Another important effect, this time more apparent in men than in women, was on work capacity. The effect on maximal oxygen consumption, viewed in terms of standard deviation units, was large, equivalent to 0.7 SD. Differences between Atole and Fresco males remained significant even after controlling for fat-free mass, suggesting qualitative differences in tissue composition and function. One would expect from the literature that improvements in work capacity would result in increased productivity and incomes. However, Chung (1992) failed to demonstrate that work capacity resulted in higher wages. Several design and methodological problems may account for this. Also, few of the subjects were wage earners and instead most contributed labor to family agricultural activi ties; lack of adequate data on the labor inputs made by individuals and poor measures of household production made inclusion of non-wage earners difficult and resulted in small sample sizes. One problem was the young age of the subjects, many of them unmarried adolescents and young men when the data were collected in 1988-89 (the range in age was 1 1-26 y).
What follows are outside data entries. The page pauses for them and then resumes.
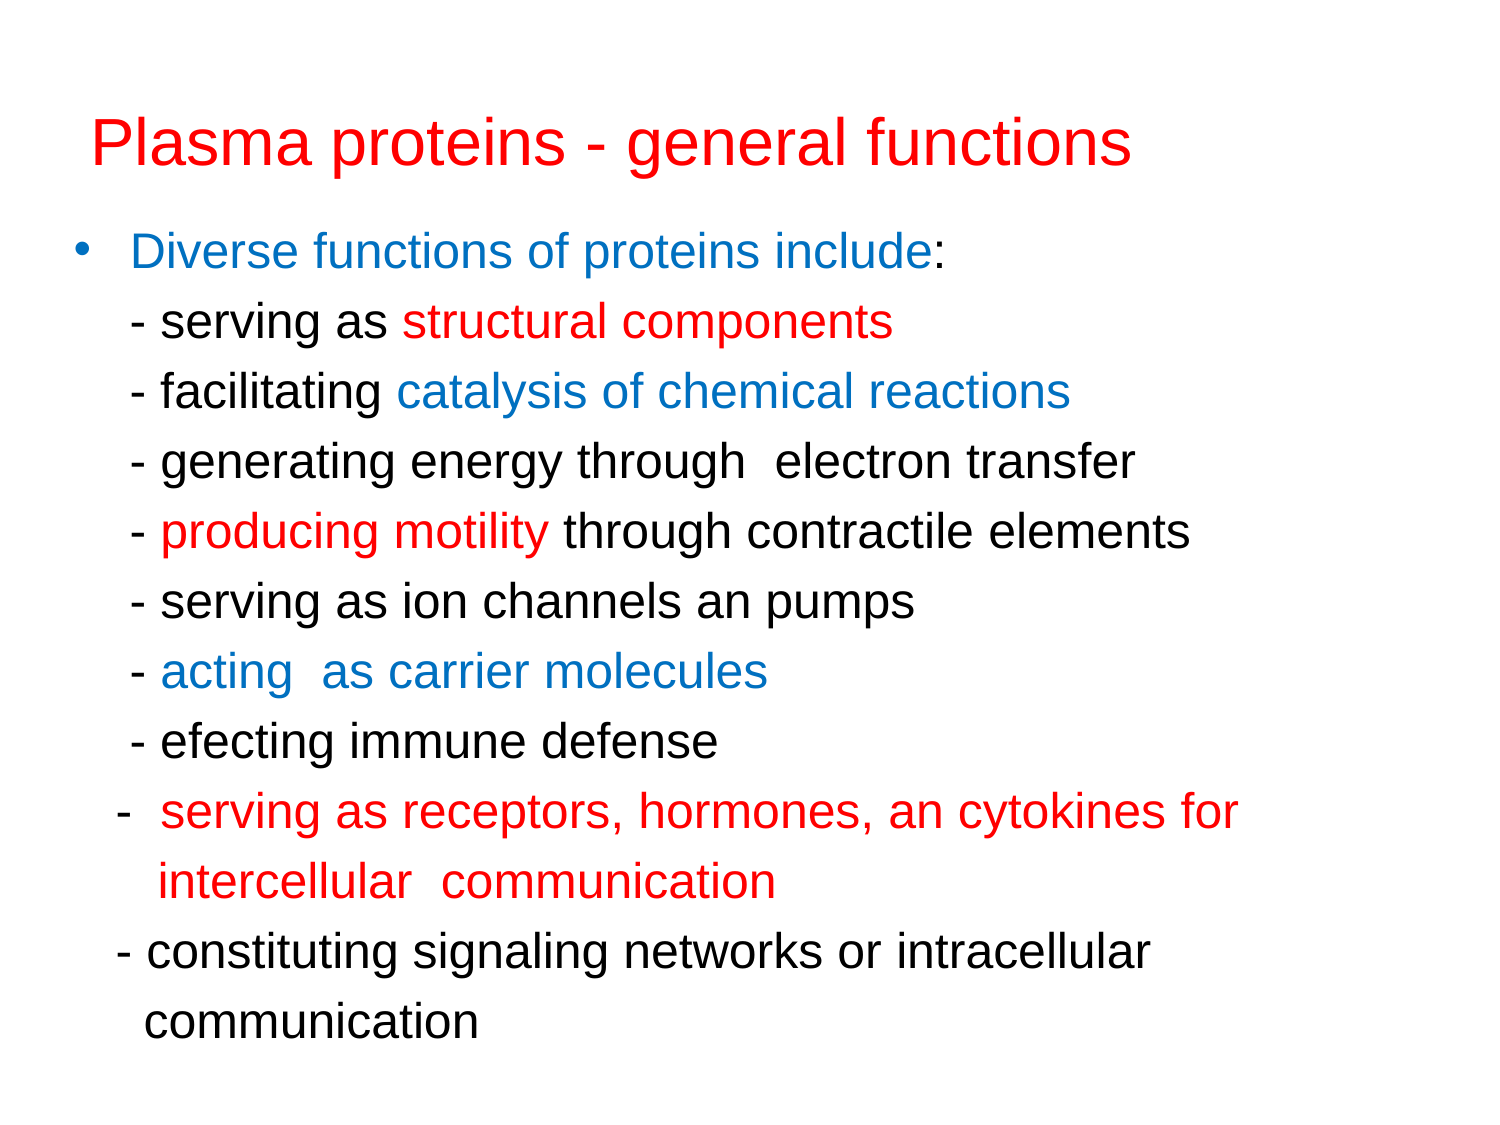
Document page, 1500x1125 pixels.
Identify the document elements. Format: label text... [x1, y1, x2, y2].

list Diverse functions of proteins include: - serving as structural components - facilitating catalysis of chemical reactions - generating energy through electron transfer - producing motility through contractile elements - serving as ion channels an pumps - acting as carrier molecules - efecting immune defense - serving as receptors, hormones, an cytokines for intercellular communication - constituting signaling networks or intracellular communication [58, 210, 1409, 954]
title Plasma proteins - general functions [75, 45, 1425, 233]
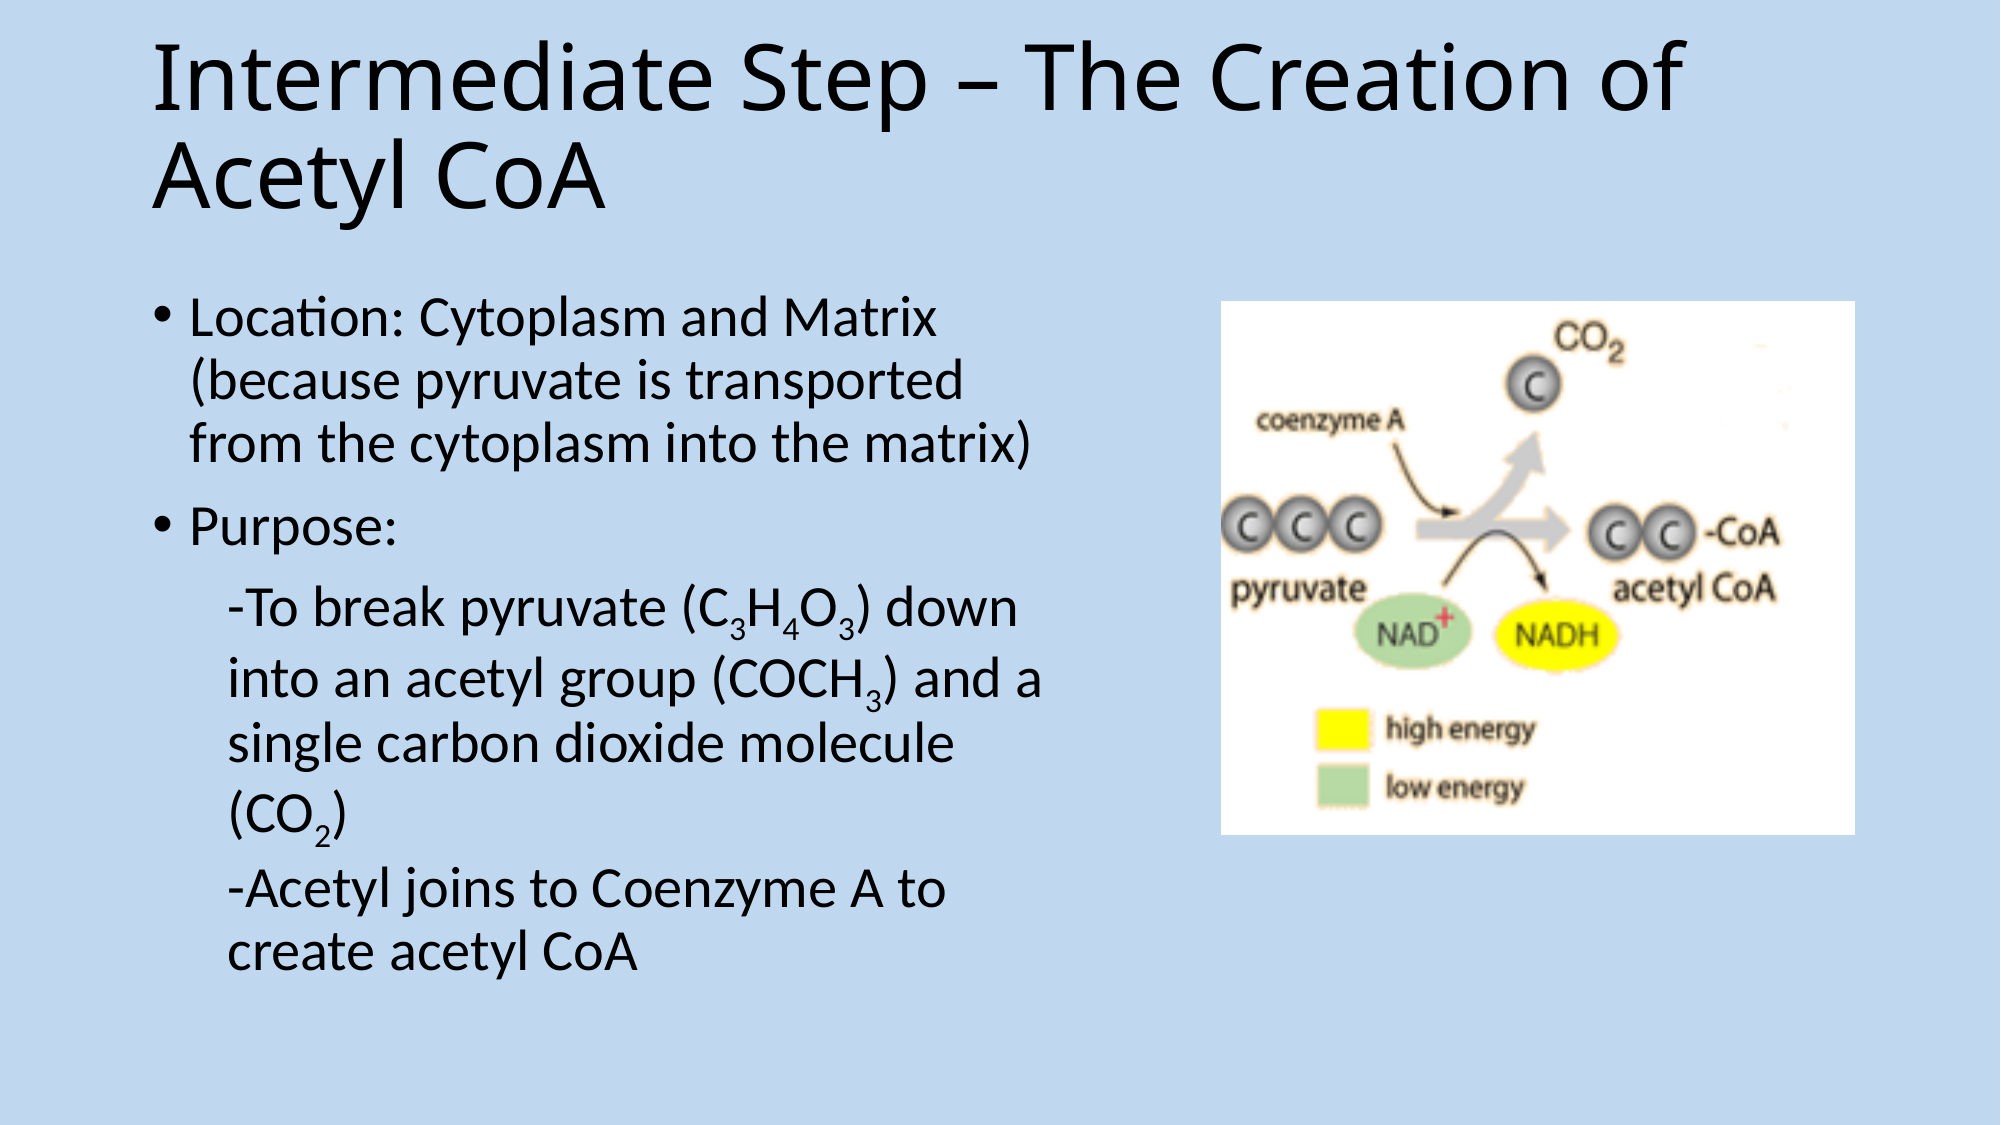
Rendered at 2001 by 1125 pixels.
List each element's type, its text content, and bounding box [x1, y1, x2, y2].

title Intermediate Step – The Creation of Acetyl CoA [137, 21, 1938, 239]
list Location: Cytoplasm and Matrix (because pyruvate is transported from the cytoplasm into the matrix) Purpose: -To break pyruvate (C3H4O3) down into an acetyl group (COCH3) and a single carbon dioxide molecule (CO2) -Acetyl joins to Coenzyme A to create acetyl CoA [137, 278, 1098, 993]
picture [1221, 301, 1855, 835]
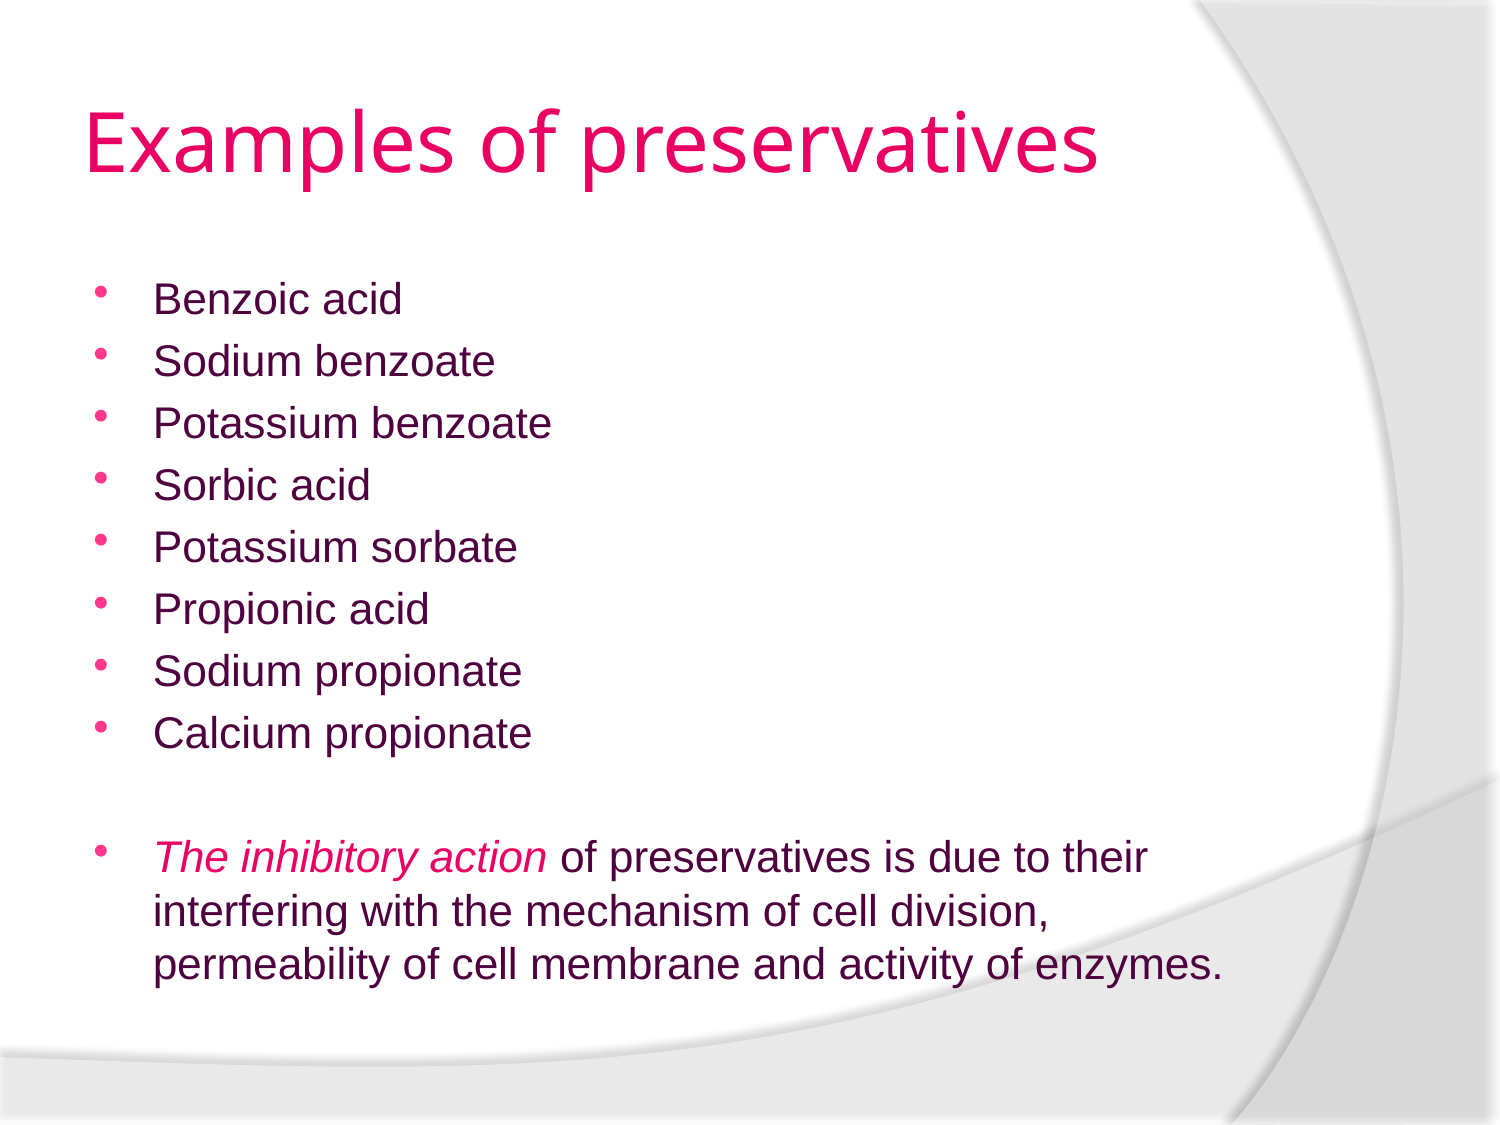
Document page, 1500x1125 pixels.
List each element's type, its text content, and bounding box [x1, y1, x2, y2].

title Examples of preservatives [75, 45, 1300, 233]
list Benzoic acid Sodium benzoate Potassium benzoate Sorbic acid Potassium sorbate Propionic acid Sodium propionate Calcium propionate The inhibitory action of preservatives is due to their interfering with the mechanism of cell division, permeability of cell membrane and activity of enzymes. [75, 262, 1300, 1005]
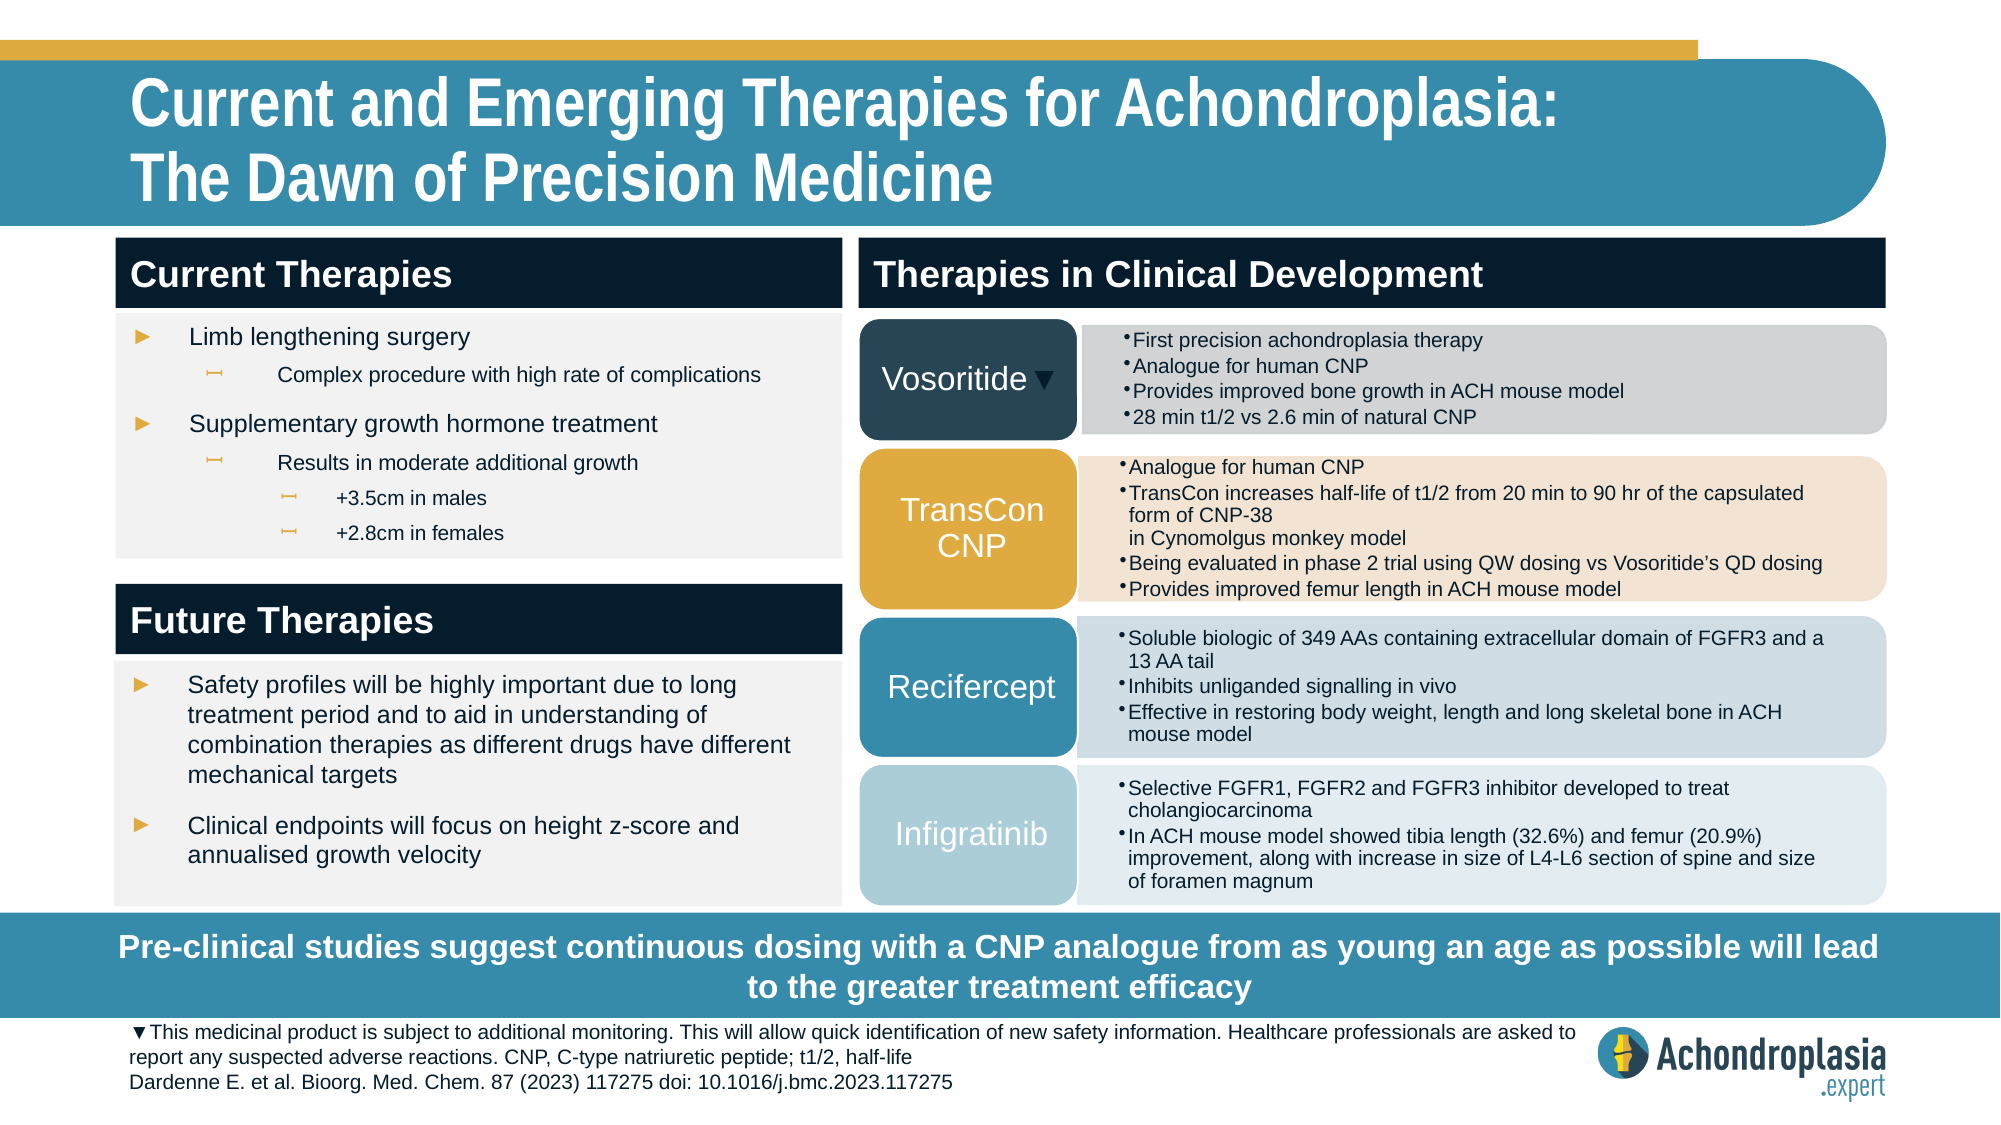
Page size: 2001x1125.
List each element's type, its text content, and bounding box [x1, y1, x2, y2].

title Current and Emerging Therapies for Achondroplasia: The Dawn of Precision Medicine [115, 59, 1886, 225]
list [858, 317, 1886, 907]
footer ▼This medicinal product is subject to additional monitoring. This will allow quick identification of new safety information. Healthcare professionals are asked to report any suspected adverse reactions. CNP, C-type natriuretic peptide; t1/2, half-life Dardenne E. et al. Bioorg. Med. Chem. 87 (2023) 117275 doi: 10.1016/j.bmc.2023.117275 [114, 1023, 1598, 1102]
list Pre-clinical studies suggest continuous dosing with a CNP analogue from as young an age as possible will lead to the greater treatment efficacy [0, 912, 2000, 1018]
text_box Safety profiles will be highly important due to long treatment period and to aid in understanding of combination therapies as different drugs have different mechanical targets Clinical endpoints will focus on height z-score and annualised growth velocity [114, 661, 843, 907]
list Limb lengthening surgery Complex procedure with high rate of complications Supplementary growth hormone treatment Results in moderate additional growth +3.5cm in males +2.8cm in females [115, 313, 843, 559]
picture [1598, 1027, 1886, 1102]
text_box Current Therapies [114, 237, 843, 309]
text_box Future Therapies [114, 583, 843, 655]
text_box Therapies in Clinical Development [858, 237, 1887, 309]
Thus, better data on economic productivity collected when the sample settles into more permanent occupations and jobs a few years from now are needed to test the hypothesis that improvements in work capacity led to increased incomes.

The findings on intellectual development are surprising as noted earlier because of the larger magnitude observed in adolescence than in childhood. Using a composite variable (i.e., a factor score combining literacy, numeracy, general knowledge, Raven's Progressive Matrices, reading and vocabulary), the Atole-Fresco differences can be estimated as ~0.6 SD (compared with <0.2 SD in the preschool period). However, it is not the main effects but the interactions that should be emphasized; to repeat, these indicate that the nutrition intervention attenuated the negative relationship between socioeconomic status and performance and that it increased the educational returns to schooling. Schooling and intellectual capital, according to the literature, results in improved wages. Alba (1992), facing the same methodological difficulties described above, was nonetheless able to confirm that this was also the case for the study sample of wage earners. The additional rate of return to an additional year in school was found to be ~6%; weaker relationships were found when skills, such as vocabulary and numeracy, were used as measures of educational capital instead of years of school. Again, this and other questions concerning productivity and incomes are best addressed through better data collection.

In summary, the follow-up study has shown that nutrition interventions in pregnancy and early childhood culminate in the adolescent and adult in improvements in body size and composition and in intellectual performance. We were unable to link these improvements convincingly to economic productivity largely because of methodological reasons, but expect that these may be discerned later with better data. This means that advocates of nutrition programs aimed at mothers and children have an additional argument for them, namely that they improve the physical and intellectual endowment of adults. They also may refer to the reasonable but yet unproven hypothesis that these improvements in human capital will result in enhanced economic productivity. No doubt future extensions of our studies will provide a more comprehensive assessment of the value of nutrition programs for mothers and young children. Enough is known, however, to give these actions the highest priority, no matter how poor or rich the country may be.